PhD and MPhil Supervision

Current Supervision

Possible Research Projects

Note for students: The possible research projects listed on this page may not be comprehensive or up to date. Always feel free to contact the staff for more information, and also with your own research ideas.

  • We aim to improve our understanding of Renewable Energy Sources (RES, wind and solar) over two timescales: 1) forecasting generation from hours to months, and 2) studying past and future climates to quantify projected changes in RES generation. Use physical models of the atmosphere (Numerical Weather Prediction and Climate Modelling) alongside historical observed data and new-generation data to drive the development of new forecasting methods and energy climate datasets. The forecasting component will develop seamless probabilistic RES forecasts with time horizons from hours to months using a blend of statistical and machine learning methods. Climate projections will develop high spatial and temporal (hourly) resolution RES data for onshore wind, offshore wind and PV from 2020-2050, using historical system data and ensembles of recent atmospheric model data, coupled with machine learning algorithms. This data will be used to investigate generation for different climate scenarios across RES alternatives. Statistical methods can rely on frequentist or Bayesian methods to help generate outcomes over short- and long-time scales, while machine learning techniques can range from simple decision trees to complex deep learning approaches.

    This is an industry-supported project. It is suitable for Honors, and PhD students.
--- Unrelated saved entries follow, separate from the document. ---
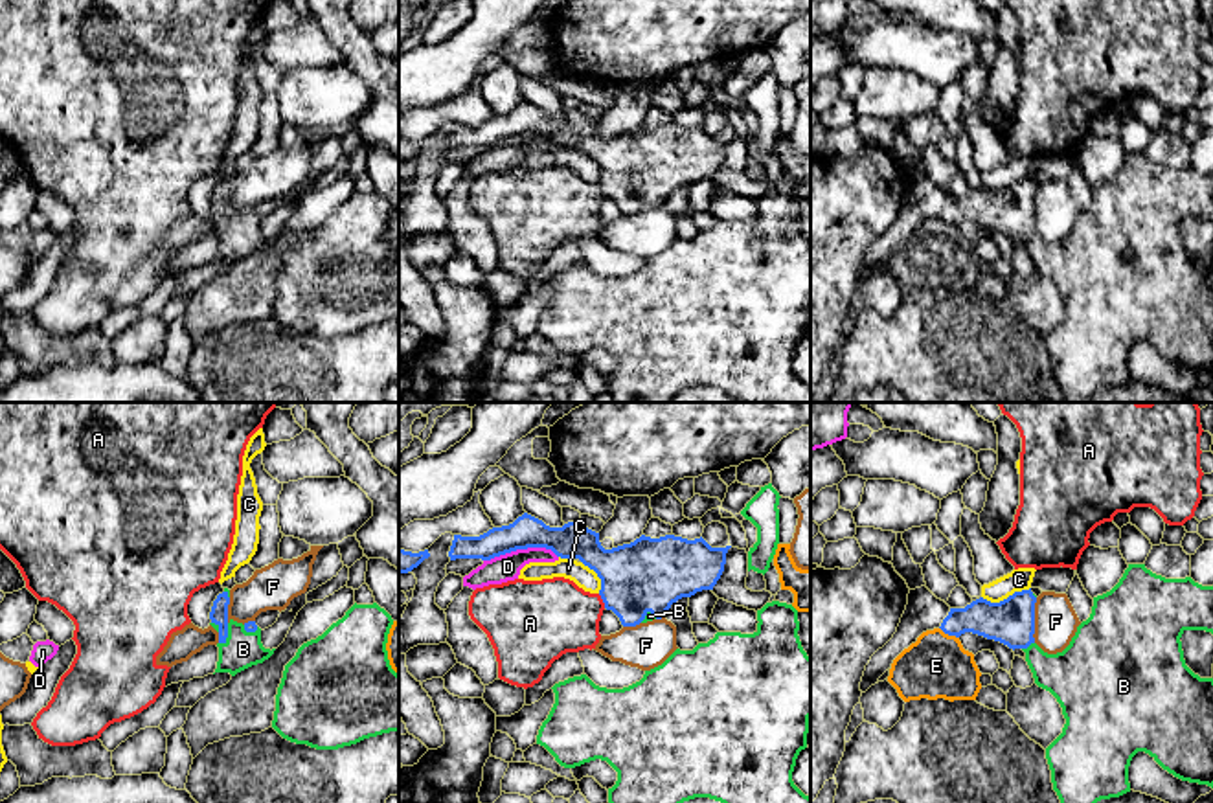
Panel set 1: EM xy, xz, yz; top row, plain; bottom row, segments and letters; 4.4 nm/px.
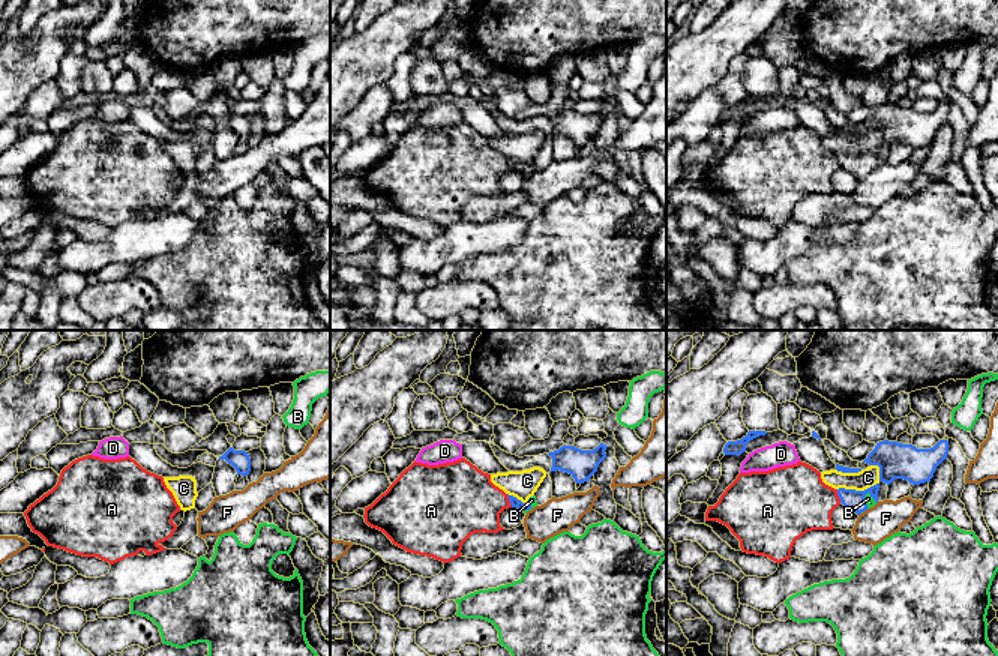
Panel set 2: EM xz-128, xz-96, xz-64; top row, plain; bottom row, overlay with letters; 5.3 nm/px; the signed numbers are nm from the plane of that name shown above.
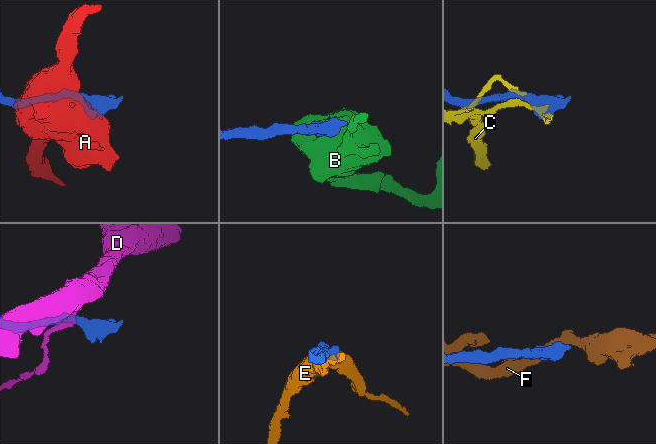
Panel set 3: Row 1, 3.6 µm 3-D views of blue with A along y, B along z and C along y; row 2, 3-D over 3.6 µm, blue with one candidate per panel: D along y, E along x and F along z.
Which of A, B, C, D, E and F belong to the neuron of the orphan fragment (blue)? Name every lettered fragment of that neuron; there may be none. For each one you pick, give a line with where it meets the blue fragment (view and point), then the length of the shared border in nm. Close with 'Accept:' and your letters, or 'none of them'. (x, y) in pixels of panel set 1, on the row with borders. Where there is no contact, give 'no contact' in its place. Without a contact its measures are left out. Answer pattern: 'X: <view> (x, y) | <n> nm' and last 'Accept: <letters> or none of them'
B: xy (226, 634) | 100 nm
Accept: B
  • Probabilistic forecasting associates a probability of occurrence with the predicted values, making it a useful technique for determining decisions based on the level of risk one can take. It is a powerful technique that unlike point forecast gives you a complete view of the future unknown values. In this project, we aim to use Bayesian approaches for probabilistic forecasting to predict the demand for products/services and accordingly determine a better decision whatever that may be, e.g., inventory of product, or optimal allocation of resources. We investigate the association between these two using real-world data.
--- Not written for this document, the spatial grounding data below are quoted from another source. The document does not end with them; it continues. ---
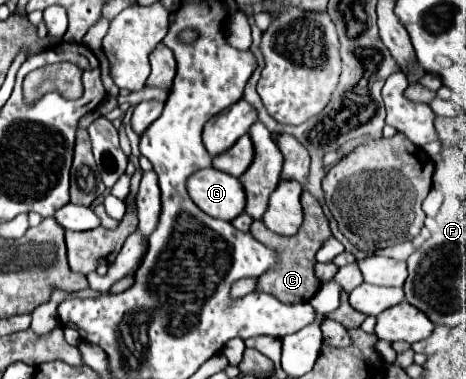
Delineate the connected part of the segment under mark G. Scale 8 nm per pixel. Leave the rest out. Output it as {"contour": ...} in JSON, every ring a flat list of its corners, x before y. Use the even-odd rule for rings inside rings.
{"contour":[[200,169,186,181,190,199,206,213,216,219,232,221,244,211,246,197,242,183,218,169]]}

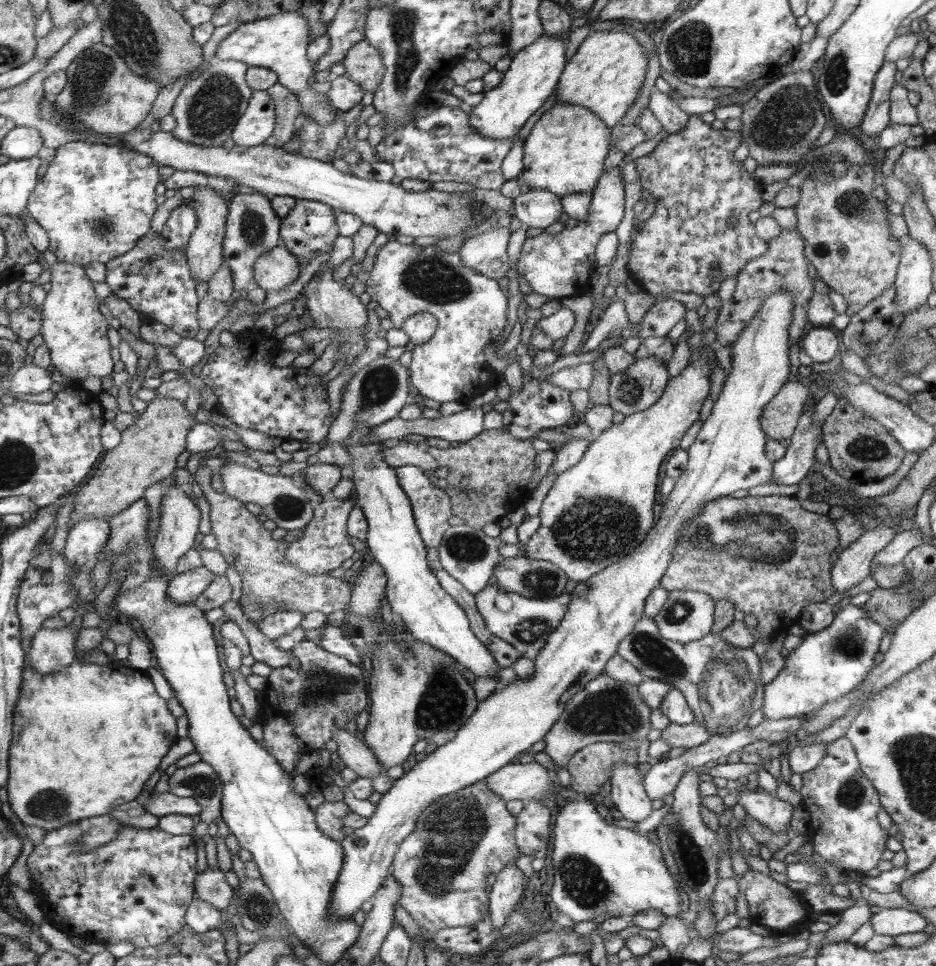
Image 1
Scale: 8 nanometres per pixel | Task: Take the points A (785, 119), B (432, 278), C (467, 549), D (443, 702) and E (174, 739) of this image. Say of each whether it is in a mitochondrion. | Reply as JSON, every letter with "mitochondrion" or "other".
{"A":"mitochondrion","B":"mitochondrion","C":"mitochondrion","D":"mitochondrion","E":"other"}

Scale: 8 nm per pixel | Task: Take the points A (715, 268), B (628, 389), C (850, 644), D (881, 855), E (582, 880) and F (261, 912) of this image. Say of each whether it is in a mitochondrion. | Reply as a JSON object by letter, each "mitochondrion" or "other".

    This is suitable for Honors and Masters students.

  • Time series often come in the form of many related time series known as hierarchical or group time series. Hierarchical time series refers to a collection of time series that have a natural and structural connection, e.g, time series are gathered across different locations such as sales across different stores and states in a country. This project aims to use optimisation methods like integer programming in the setting of hierarchical time series to forecast the entire hierarchy optimally.

    This is suitable for Honors or Masters students.
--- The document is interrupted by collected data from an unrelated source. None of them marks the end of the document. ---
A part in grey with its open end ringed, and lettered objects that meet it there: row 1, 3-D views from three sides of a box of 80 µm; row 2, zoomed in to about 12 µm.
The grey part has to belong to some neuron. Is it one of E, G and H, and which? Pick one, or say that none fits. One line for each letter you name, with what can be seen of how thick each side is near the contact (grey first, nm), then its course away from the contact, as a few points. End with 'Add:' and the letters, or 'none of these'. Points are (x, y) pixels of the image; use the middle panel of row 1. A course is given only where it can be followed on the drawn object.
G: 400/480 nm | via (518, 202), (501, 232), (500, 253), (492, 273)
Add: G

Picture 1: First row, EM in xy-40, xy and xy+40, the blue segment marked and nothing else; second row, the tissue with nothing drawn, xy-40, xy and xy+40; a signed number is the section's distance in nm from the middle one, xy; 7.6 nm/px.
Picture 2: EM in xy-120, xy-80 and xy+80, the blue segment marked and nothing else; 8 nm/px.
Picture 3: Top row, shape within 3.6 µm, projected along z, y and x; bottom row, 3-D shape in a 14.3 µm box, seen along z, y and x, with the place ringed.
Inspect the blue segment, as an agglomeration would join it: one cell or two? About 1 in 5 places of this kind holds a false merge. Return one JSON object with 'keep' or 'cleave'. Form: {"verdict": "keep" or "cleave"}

  • Outlier detection is an important problem in many fields including in time series forecasting. Applications include detecting large spikes in transactions, or security breaches. This research project explores the application of machine learning techniques in the fields of cybersecurity forecasting and anomaly detection. With the ever-growing sophistication of cyber threats, traditional security measures are often insufficient to protect systems and networks effectively. By leveraging machine learning algorithms, this study aims to develop accurate and efficient models for predicting cyber attacks and identifying anomalous behaviour. The project involves analyzing large datasets of historical cybersecurity incidents, extracting relevant features, and training models to recognize patterns indicative of malicious activities. The findings of this research have the potential to enhance proactive cybersecurity measures and bolster defence mechanisms against evolving cyber threats.

    This is suitable for Honors and Masters students.

  • This project aims to develop a forecasting model for wind farms. We will use Machine Learning algorithms to predict power. The successful applicant will work on developing an R package for wind power forecasting.

    This is suitable for Honors and Master students.

  • This project aims to develop advanced forecasting models using machine learning, and advanced decision-making models using mixed integer programming for various problems in the agriculture supply chain, retail, and energy sectors.

    This is suitable for PhD and Masters students.